(To do)
A) Answer these questions about the spooky reading list:
(i) Which novel is The Wife Upstairs a modern interpretation of?
(ii) Who wrote The Girl on the Train?
(iii) What star rating is given to Nightbitch?
B) From the spooky reading list, pull out the words starting with "More murder, sex, and" and going on through "Rachel Yoder (★★★★★)".

(Passage shown)
======

Happy autumnal equinox, my friends! This—this darkening, cooling-off, hunkering-down season—is my favorite time of the year, not least because my favorite holiday is just around the corner. I don’t know about y’all but I am very ready to say goodbye to summer this year and move into this season of transitions and spooks and baked apple desserts and pumpkin-flavored everything. And what better way to get in the spirit of things than with a reading list?? Below are the murder mystery, thriller, magic, and/or ghost stories that I’ve loved to get you in the spooky spirit!
The Wife Upstairs by by Rachel Hawkins (★★★★☆)
A modern interpretation of the semi-Gothic romance, Jane Eyre. Betrayal, murder, sex, arson, potential bigamy: what more could you ask for?
The Girl on the Train by Paula Hawkins (★★★★☆)
More murder, sex, and betrayal, but with a hefty helping of an unreliable alcoholic narrator who must sift through her tangled half-memories of the night she might have seen her ex-husband with a missing woman.
Nightbitch by Rachel Yoder (★★★★★)

======

(Information provided)
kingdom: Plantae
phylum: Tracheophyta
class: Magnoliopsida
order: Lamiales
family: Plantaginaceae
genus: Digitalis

======

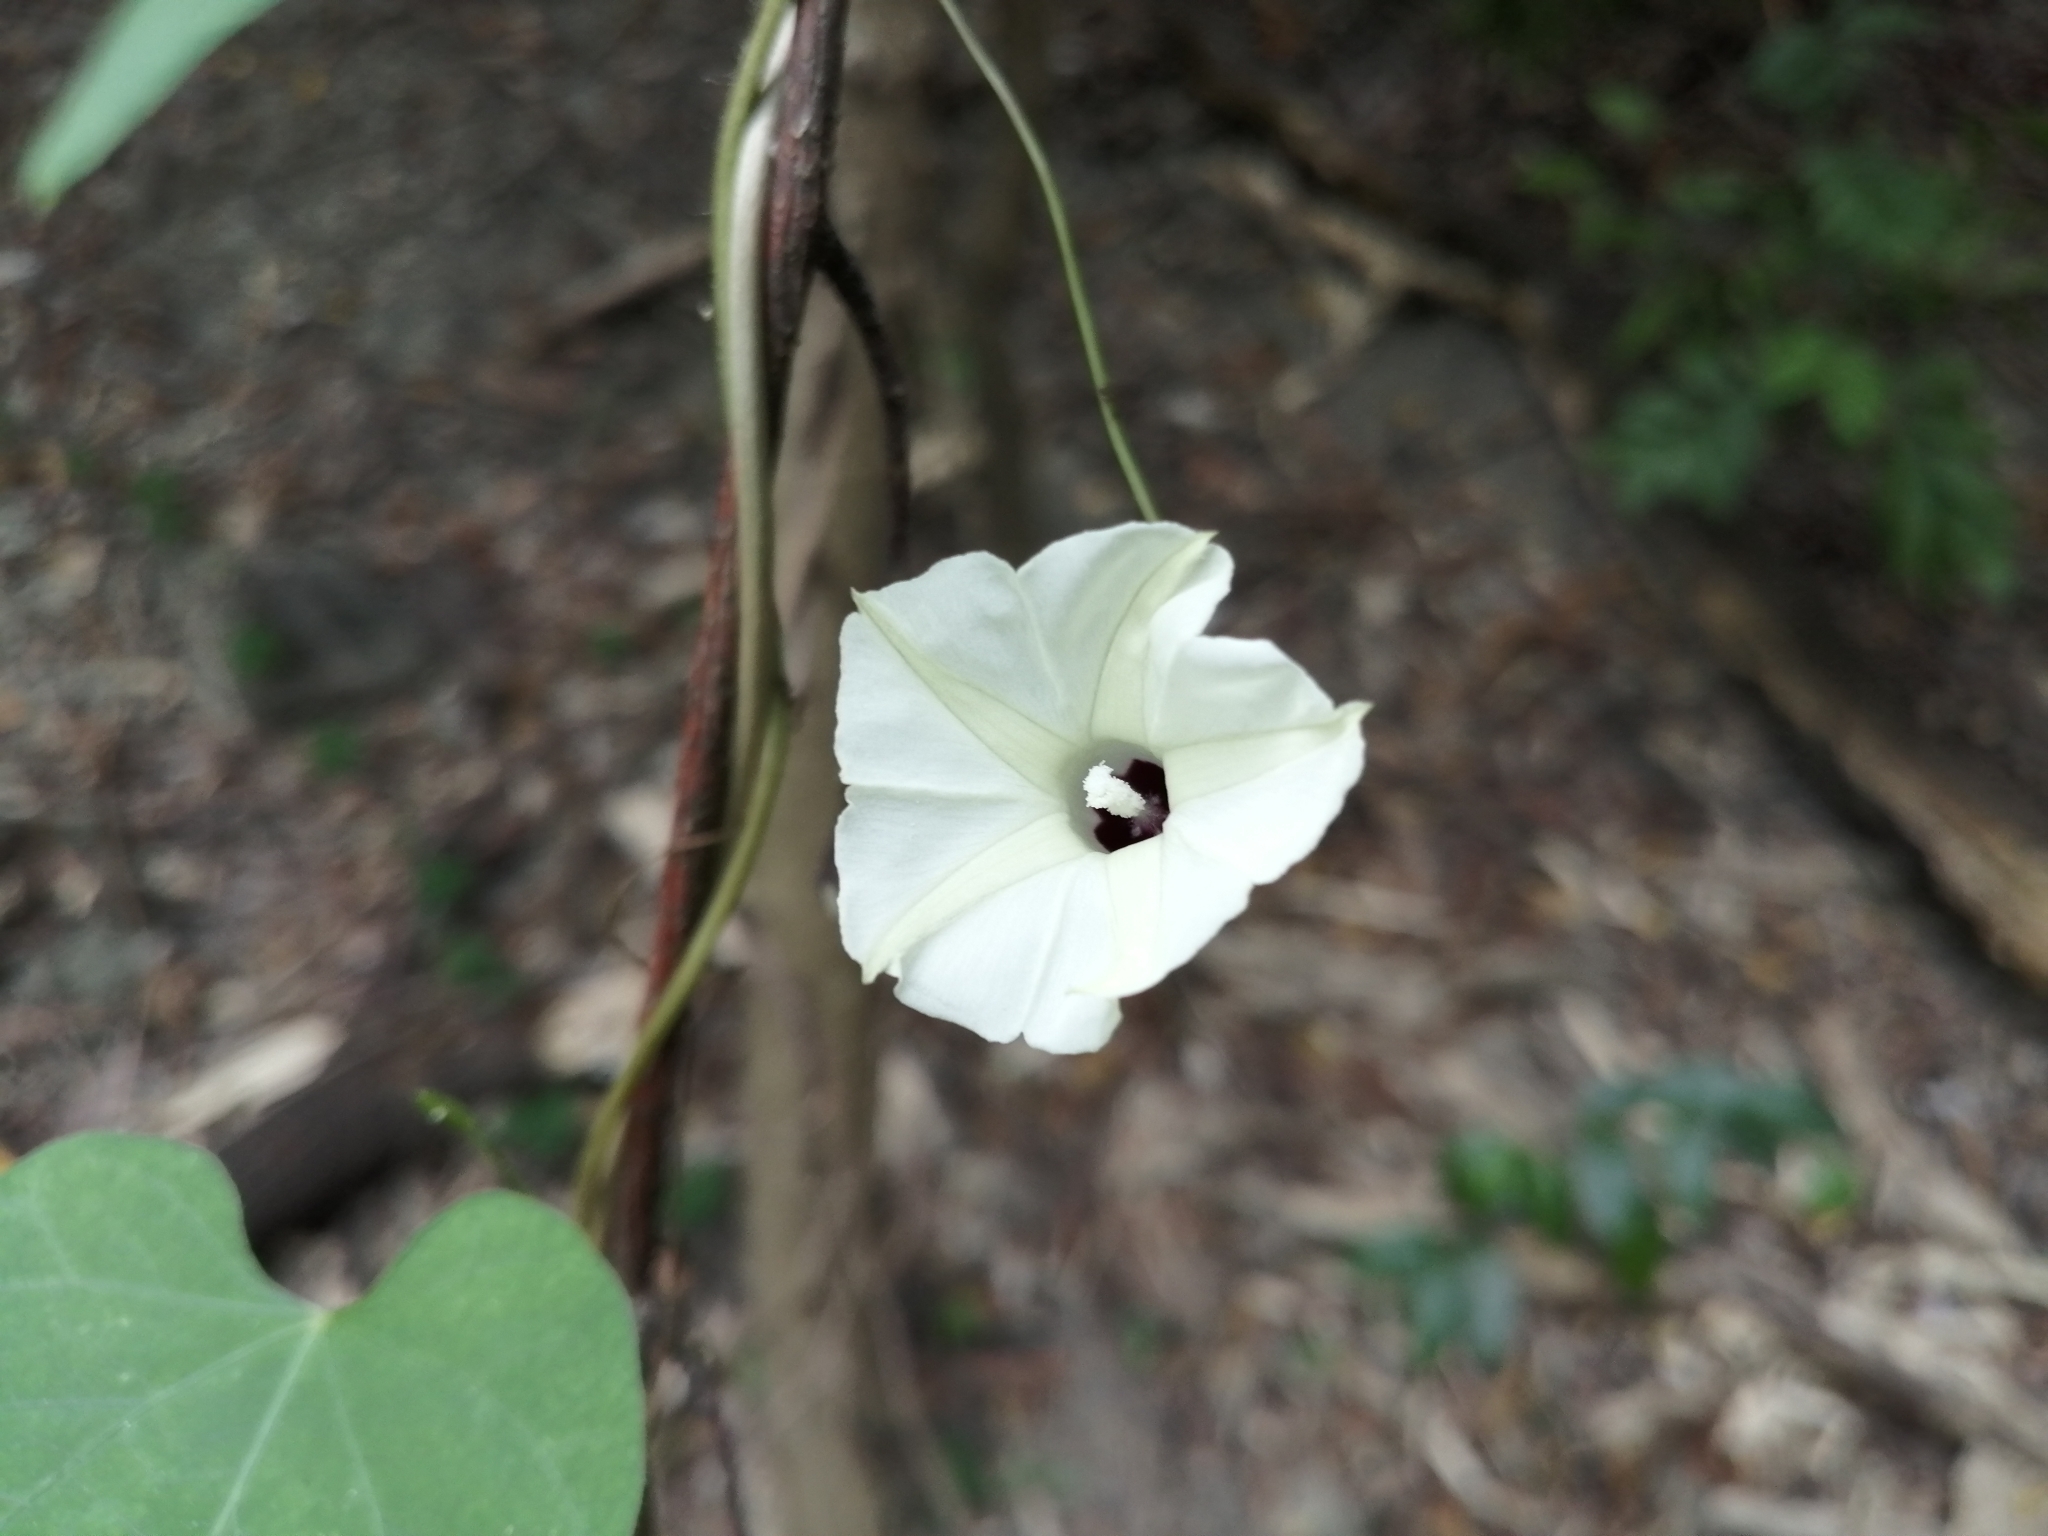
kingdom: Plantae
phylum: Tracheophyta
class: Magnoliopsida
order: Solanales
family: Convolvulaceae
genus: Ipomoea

======

(Solutions to each task)
A)
(i) Jane Eyre
(ii) Paula Hawkins
(iii) Five stars (★★★★★)

B)
More murder, sex, and betrayal, but with a hefty helping of an unreliable alcoholic narrator who must sift through her tangled half-memories of the night she might have seen her ex-husband with a missing woman.
Nightbitch by Rachel Yoder (★★★★★)